M. Julia Fontenelle, in the same [Journal] (No. 3), informs us, that from his researches he is led to conclude, that the mustard seed owes all its medicinal powers to the volatile oil, for the extraction of which he recommends that the seeds should be reduced to powder, and distilled with eight or ten parts of water.
It may be considered therefore that the properties of the seeds become sufficiently extracted in the stomach and intestinal canal, to excite the mucous membrane to increased secretion, and also to influence the action of the nerves. They are found principally useful to those invalids who suffer from general deficiency of secretion in the intestinal canal, and from nervous langour. I do not conceive that they are so proper for persons of the inflammatory diathesis, and who become easily heated; and I should rather approve of them as an occasional than a constant remedy, for they are not a certain aperient, and I do not think it desirable to subject the canal constantly to this kind of stimulus. If the seeds accumulate very much, some inconvenience may be occasioned by their augmentation of bulk, and if they be retained in the intestines, some further inconvenience may result from the disengagement of sulphuretted hydrogen.
[6] M. Goupil, who was attached to the Hospital of Val-de-Grâce for two years, has given a clear view of these doctrines, in a work entitled Exposition des Principes de la Nouvelle Doctrine Médicale, &c. Paris, 1824.
[7] With regard to many other medicines, the most useful maximum of dose is an interesting question. I am certain that the largest quantity which the stomach will receive, is not the most efficacious. The action between the medicine and the stomach must be mutual. If we take, for example, so innocent a medicine as the carbonate of iron, I expect more effect from the dose of a dram than half an ounce, which would incommode the powers of the stomach by its mass. The observation applies to all medicines which are of a very insoluble nature. I do not mean, in a general sense, that a small dose of a medicine has equal power with a large one, but that there is a point of increase, beyond which the efficacy becomes lessened.
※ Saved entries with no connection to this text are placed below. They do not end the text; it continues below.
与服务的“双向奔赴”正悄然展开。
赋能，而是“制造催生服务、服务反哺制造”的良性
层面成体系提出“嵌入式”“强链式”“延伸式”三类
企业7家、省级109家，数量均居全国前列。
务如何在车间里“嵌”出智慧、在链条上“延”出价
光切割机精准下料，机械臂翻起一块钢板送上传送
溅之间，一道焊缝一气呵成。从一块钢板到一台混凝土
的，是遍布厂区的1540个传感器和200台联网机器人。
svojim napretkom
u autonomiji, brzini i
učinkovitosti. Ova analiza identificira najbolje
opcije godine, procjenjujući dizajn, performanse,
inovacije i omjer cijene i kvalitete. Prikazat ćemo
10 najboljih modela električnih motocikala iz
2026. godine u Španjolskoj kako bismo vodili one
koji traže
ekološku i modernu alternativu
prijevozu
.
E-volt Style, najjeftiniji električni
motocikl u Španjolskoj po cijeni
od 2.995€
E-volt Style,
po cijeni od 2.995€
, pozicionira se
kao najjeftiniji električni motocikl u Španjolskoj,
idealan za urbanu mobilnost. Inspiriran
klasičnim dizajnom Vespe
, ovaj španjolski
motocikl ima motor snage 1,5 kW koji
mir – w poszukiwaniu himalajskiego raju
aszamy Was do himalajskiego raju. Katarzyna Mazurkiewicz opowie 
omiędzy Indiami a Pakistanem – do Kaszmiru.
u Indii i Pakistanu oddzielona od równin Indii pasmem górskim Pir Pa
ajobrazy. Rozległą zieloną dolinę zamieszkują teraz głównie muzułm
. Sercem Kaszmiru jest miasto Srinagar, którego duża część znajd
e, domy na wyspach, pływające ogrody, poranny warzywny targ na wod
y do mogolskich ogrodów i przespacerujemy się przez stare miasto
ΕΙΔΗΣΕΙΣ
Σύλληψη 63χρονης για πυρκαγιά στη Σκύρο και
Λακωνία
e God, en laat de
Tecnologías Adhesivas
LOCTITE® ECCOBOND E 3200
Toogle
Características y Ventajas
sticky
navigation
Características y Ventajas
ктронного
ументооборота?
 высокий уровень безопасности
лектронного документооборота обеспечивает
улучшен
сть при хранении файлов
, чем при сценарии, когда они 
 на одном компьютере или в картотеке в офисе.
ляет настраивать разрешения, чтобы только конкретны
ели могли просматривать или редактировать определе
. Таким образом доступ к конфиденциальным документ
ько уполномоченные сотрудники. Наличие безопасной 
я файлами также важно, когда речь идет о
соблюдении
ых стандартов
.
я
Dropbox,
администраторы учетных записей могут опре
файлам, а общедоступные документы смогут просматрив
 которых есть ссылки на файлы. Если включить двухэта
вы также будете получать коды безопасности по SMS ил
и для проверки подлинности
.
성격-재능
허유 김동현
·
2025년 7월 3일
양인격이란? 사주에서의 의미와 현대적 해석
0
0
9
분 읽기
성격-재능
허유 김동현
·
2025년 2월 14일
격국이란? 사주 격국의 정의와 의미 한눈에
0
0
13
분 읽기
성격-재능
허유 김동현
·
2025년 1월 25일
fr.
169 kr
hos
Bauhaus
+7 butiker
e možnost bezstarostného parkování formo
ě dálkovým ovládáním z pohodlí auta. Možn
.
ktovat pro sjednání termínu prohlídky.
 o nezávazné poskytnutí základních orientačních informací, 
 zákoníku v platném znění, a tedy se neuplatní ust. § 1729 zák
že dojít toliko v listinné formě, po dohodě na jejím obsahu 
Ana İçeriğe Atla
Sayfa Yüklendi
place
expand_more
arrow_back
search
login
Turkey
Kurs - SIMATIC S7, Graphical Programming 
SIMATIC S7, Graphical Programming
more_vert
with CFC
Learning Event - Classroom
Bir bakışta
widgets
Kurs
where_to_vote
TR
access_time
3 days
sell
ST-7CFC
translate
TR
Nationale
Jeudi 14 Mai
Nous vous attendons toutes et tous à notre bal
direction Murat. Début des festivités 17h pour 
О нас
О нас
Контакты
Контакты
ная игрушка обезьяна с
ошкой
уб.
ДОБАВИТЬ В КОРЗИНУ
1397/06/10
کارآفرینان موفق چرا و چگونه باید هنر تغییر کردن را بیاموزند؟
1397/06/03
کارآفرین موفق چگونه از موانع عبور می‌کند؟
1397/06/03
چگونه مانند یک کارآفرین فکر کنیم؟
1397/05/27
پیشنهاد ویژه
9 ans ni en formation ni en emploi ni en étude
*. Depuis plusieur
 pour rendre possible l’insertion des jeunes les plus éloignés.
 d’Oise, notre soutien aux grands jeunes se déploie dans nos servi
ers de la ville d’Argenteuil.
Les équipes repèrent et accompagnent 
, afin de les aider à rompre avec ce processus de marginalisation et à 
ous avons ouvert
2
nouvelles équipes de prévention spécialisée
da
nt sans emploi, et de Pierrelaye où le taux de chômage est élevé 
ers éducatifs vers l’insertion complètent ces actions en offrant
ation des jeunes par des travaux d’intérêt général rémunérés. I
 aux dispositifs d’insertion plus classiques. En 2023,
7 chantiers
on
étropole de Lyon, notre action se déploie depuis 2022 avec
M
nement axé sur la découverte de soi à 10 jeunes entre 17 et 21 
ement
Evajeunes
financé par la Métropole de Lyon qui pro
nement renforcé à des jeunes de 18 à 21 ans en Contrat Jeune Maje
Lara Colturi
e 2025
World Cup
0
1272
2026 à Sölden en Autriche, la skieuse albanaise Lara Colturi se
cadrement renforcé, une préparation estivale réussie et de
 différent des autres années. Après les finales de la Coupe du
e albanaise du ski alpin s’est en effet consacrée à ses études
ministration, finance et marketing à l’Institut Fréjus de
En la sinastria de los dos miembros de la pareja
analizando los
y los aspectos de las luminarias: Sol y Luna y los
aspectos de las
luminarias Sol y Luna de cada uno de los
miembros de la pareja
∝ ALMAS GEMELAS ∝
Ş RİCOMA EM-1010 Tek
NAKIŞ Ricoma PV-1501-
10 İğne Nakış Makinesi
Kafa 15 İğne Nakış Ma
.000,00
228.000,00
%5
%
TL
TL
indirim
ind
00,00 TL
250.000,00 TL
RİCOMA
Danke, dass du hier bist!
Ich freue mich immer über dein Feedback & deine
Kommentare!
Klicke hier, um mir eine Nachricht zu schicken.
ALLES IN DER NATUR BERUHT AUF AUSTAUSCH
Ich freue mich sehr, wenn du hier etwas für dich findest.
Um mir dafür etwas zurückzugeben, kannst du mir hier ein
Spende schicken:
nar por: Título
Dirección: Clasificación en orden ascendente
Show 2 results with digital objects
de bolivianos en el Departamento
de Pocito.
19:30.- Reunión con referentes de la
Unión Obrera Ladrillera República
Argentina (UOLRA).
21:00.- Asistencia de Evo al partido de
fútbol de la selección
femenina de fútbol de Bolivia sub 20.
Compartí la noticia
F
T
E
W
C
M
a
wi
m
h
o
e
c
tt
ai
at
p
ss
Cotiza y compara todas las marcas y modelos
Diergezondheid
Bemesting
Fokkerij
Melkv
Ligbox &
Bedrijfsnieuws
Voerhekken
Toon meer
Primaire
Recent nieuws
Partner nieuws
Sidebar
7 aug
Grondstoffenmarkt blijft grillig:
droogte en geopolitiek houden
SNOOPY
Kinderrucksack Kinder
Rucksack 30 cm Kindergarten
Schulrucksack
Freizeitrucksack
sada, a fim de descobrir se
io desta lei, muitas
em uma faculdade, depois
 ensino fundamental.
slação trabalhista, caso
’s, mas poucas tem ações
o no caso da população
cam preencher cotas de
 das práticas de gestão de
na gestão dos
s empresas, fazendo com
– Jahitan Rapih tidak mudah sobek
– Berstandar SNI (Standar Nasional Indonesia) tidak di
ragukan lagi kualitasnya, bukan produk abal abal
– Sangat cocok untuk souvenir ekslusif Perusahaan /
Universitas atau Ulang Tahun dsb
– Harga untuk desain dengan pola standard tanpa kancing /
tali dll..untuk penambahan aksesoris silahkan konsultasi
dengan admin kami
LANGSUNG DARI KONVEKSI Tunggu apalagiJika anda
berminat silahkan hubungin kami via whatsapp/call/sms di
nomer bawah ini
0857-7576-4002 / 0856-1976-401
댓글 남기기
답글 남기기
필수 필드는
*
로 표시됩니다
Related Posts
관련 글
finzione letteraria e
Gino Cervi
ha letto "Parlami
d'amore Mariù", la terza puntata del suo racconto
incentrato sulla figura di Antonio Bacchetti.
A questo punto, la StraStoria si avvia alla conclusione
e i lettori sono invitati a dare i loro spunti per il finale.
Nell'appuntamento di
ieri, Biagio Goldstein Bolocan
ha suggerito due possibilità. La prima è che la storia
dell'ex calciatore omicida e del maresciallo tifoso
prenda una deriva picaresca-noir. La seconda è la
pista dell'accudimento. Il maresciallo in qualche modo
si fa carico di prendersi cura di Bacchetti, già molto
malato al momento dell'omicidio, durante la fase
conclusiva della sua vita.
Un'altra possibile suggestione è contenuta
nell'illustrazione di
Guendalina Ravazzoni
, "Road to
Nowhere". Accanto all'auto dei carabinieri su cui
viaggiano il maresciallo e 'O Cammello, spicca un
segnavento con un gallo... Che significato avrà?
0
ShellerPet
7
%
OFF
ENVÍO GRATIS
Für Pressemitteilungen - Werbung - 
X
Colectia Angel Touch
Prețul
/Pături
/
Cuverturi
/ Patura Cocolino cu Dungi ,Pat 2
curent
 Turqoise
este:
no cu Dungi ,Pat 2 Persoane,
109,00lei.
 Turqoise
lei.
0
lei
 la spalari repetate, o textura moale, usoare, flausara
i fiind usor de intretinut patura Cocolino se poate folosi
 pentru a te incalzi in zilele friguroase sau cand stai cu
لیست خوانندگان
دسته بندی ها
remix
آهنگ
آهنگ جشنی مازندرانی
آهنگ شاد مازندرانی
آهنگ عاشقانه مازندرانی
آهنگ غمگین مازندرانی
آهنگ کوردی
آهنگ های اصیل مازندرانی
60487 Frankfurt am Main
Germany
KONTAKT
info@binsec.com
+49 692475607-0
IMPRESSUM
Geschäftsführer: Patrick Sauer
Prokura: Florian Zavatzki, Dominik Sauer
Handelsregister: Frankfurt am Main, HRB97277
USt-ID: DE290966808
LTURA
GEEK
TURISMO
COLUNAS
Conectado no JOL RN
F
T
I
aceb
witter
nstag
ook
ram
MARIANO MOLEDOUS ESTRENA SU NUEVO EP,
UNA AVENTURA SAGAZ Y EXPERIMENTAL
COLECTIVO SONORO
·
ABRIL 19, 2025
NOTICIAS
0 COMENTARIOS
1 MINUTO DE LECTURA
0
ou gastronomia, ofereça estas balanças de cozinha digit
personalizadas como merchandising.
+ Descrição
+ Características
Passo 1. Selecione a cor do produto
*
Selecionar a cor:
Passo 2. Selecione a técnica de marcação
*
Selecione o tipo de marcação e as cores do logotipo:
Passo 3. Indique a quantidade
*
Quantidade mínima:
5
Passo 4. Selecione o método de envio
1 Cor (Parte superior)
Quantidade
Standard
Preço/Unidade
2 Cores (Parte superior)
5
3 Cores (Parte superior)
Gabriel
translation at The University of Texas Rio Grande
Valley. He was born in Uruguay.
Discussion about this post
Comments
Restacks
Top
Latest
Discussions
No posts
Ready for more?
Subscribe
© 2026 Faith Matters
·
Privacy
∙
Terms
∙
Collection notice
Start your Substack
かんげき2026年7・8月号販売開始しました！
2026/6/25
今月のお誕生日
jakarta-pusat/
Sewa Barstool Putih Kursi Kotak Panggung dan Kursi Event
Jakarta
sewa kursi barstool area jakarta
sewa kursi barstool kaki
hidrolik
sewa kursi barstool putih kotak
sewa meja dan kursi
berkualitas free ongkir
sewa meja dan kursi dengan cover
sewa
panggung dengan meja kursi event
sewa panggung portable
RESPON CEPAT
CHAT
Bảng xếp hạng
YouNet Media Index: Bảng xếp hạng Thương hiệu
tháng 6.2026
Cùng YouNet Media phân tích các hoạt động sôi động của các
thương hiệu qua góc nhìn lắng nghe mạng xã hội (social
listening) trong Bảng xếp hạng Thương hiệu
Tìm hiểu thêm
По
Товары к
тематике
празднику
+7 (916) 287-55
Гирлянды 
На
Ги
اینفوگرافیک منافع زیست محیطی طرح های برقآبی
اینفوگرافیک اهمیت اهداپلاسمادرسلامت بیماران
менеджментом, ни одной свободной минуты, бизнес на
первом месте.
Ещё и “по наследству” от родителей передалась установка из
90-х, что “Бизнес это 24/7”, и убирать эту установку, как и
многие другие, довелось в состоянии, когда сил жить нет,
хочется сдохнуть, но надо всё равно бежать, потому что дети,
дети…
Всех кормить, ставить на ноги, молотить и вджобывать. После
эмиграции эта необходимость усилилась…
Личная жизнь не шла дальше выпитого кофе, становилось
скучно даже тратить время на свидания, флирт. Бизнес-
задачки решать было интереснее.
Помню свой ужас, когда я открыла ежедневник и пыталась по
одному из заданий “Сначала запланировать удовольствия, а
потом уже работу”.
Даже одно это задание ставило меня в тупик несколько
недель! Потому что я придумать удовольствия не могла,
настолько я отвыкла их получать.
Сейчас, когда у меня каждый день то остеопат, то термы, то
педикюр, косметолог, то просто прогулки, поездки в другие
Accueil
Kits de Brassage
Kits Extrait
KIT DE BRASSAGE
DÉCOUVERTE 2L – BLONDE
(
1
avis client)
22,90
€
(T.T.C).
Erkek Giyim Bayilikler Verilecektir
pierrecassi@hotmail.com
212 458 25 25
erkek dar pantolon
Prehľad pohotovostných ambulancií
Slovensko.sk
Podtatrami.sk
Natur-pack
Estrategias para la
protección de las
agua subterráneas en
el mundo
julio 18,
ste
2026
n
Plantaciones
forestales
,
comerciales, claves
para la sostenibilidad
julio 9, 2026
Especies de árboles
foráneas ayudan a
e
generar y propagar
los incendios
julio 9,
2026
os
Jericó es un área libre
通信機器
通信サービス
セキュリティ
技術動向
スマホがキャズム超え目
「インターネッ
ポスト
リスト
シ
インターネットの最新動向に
[8] Sulphate of quinine may be procured by digesting bruised bark in repeated portions of diluted sulphuric acid, until the liquor no longer possess a bitter taste. The different liquors are then to be mixed together and strained. To the strained liquid, lime is to be added, until the mixture assume a chocolate brown appearance, and a precipitate subside to the bottom of the vessel. This precipitate must be washed with a little cold water, dried, and digested in alcohol. The alcoholic solution, when submitted to distillation, leaves, in the retort, a brown viscous liquid, which is to be treated with a suitable quantity of boiling dilute sulphuric acid and a portion of charcoal. This solution is lastly to be filtered, and set aside to cool, when crystals of the sulphate of quinine will form. Mr. Garden informs me, that the largest portion of the sulphate of quinine which he has been able to prepare from the best yellow bark, is as one to fifty.
[9] Opium is to be digested in cold water, and the solution filtered. Pure ammonia is to be added to this liquid so long as a precipitate is produced. Impure morphine is thus obtained, which may be purified by dissolving it in acetic acid, and digesting it with animal charcoal. The solution is again decomposed by ammonia. This precipitate is to be washed with distilled water, and dissolved in boiling alcohol, from which pure morphine will crystallise upon cooling. The acetate is formed by dissolving the morphine in dilute acetic acid, and evaporating the solution to dryness upon a sand bath.
[10] I have borrowed some of these details from the “Formulaire pour la Préparation et l’Emploi de plusieurs Nouveaux Médicaments,” par F. Magendie, Septembre 1825.—Fifth edition.
[11] In the praise which appears to be so justly due to the foreign chemists, the German philosophers should not be overlooked. We may refer the discovery of the prussic acid to the labours of Scheele, and that of morphine to Sertunner; from which last discovery, we may consider that the idea of insulating the most important principles of other vegetable medicines took its rise.
[12] The establishment for filtering the water of the Seine is upon a grand scale, and admirably conducted. The water is passed through a very thick bed of charcoal and gravel. Many of the inhabitants use large filtering stones in their cisterns, for accomplishing the same object.
[13] M. Laennec had the goodness to present me with a stethoscope constructed according to his last improvement. For the convenience of my professional brethren, I have directed an ingenious workman to imitate this stethoscope; and Mr. Garden, Chemist, No. 372, Oxford Street, has under taken to keep a constant supply of the instruments for sale.